Tasks for this exercise »
- 1) From the message on libxml error handling, extract the stretch from "On 03/17/19 15:06, Tom" through "DOCUMENT one, no?".
- 2) Extend the message on libxml error handling, starting right after its final sentence.

Supplied text »
* * *

On 03/17/19 15:06, Tom Lane wrote:
> The error message issue is indeed a concern, but I don't see why it's
> complicated if you agree that
>
>> If the query asked for CONTENT, any error result should be one you could get
>> when parsing as CONTENT.
>
> That just requires us to save the first error message and be sure to issue
> that one not the DOCUMENT one, no?
I confess I haven't looked hard yet at how to do that. The way errors come
out of libxml is more involved than "here's a message", so there's a choice
of (a) try to copy off that struct in a way that's sure to survive
re-executing the parser, and then use the copy, or (b) generate a message
right away from the structured information and save that, and I guess b
might not be too bad; a might not be too bad, or it might, and slide right
back into the kind of libxml-behavior-assumptions you're wanting to avoid.

* * *

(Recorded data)
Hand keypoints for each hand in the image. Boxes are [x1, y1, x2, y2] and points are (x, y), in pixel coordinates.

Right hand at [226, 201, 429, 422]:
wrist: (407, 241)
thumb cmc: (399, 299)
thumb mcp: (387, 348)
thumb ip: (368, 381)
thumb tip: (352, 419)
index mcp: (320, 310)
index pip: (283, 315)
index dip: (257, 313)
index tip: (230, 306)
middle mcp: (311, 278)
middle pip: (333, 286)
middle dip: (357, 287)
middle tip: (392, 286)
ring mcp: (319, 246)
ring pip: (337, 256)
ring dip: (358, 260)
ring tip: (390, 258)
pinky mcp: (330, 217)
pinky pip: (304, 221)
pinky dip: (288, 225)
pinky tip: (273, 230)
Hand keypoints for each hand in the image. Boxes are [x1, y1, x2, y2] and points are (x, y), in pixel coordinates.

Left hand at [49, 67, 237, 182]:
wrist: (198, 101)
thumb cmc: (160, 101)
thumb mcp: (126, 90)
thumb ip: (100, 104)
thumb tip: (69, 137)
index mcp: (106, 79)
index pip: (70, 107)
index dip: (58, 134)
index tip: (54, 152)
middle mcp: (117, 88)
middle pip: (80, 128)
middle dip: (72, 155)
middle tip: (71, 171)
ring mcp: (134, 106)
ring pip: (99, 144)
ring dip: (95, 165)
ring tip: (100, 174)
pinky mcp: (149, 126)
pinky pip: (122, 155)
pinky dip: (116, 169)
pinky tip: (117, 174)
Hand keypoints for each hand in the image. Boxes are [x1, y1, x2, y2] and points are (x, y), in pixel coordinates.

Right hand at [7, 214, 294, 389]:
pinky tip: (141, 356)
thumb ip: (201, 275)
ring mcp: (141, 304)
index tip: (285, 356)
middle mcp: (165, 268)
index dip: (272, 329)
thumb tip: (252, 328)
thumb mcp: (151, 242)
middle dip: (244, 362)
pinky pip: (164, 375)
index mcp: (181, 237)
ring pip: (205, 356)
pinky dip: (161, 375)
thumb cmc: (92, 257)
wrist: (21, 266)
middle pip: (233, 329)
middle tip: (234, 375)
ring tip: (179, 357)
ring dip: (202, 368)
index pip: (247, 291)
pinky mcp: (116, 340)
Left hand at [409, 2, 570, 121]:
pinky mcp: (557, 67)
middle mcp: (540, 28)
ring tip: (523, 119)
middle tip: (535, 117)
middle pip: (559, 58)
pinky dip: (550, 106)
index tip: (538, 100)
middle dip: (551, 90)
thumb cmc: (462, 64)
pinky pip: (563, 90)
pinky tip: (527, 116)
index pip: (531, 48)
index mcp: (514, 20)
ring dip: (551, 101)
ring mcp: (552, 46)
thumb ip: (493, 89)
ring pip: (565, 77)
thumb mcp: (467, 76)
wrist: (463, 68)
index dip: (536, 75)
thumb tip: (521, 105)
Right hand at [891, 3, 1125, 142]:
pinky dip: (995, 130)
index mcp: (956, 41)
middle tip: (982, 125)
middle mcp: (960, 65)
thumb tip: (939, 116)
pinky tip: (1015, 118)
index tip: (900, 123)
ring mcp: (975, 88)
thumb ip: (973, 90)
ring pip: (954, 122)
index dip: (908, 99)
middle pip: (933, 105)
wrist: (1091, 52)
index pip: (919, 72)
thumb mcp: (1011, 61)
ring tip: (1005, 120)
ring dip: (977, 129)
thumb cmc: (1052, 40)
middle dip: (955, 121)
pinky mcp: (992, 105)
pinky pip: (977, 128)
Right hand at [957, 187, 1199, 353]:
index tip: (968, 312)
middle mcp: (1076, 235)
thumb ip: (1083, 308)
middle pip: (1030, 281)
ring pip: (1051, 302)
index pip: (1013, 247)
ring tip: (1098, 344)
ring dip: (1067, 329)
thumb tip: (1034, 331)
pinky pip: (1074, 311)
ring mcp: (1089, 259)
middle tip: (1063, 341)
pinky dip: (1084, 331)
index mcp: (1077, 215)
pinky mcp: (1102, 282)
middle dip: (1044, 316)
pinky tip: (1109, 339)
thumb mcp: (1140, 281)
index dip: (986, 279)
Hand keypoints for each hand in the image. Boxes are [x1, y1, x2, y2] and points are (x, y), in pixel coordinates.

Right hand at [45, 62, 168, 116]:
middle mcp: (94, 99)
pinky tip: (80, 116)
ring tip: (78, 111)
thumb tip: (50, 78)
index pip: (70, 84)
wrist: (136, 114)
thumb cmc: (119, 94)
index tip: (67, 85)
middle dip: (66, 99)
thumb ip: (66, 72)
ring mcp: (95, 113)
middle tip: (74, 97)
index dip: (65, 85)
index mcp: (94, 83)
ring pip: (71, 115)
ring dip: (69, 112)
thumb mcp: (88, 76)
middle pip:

* * *

Written responses »
- 1)
On 03/17/19 15:06, Tom Lane wrote:
> The error message issue is indeed a concern, but I don't see why it's
> complicated if you agree that
>
>> If the query asked for CONTENT, any error result should be one you could get
>> when parsing as CONTENT.
>
> That just requires us to save the first error message and be sure to issue
> that one not the DOCUMENT one, no?

- 2)
Meanwhile, here is a patch on the lines I proposed earlier, with a
pre-check. Any performance hit that it could entail (which I'd really
expect to be de minimis, though I haven't benchmarked) ought to be
compensated by the strlen I changed to strnlen in parse_xml_decl (as
there's really no need to run off and count the whole rest of the input
just to know if 1, 2, 3, or 4 bytes are available to decode a UTF-8 char).
... and, yes, I know that could be an independent patch, and then the
performance effect here should be measured from there. But it was near
what I was doing anyway, so I included it here.
Attaching both still-outstanding patches (this one and docfix) so the
CF app doesn't lose one.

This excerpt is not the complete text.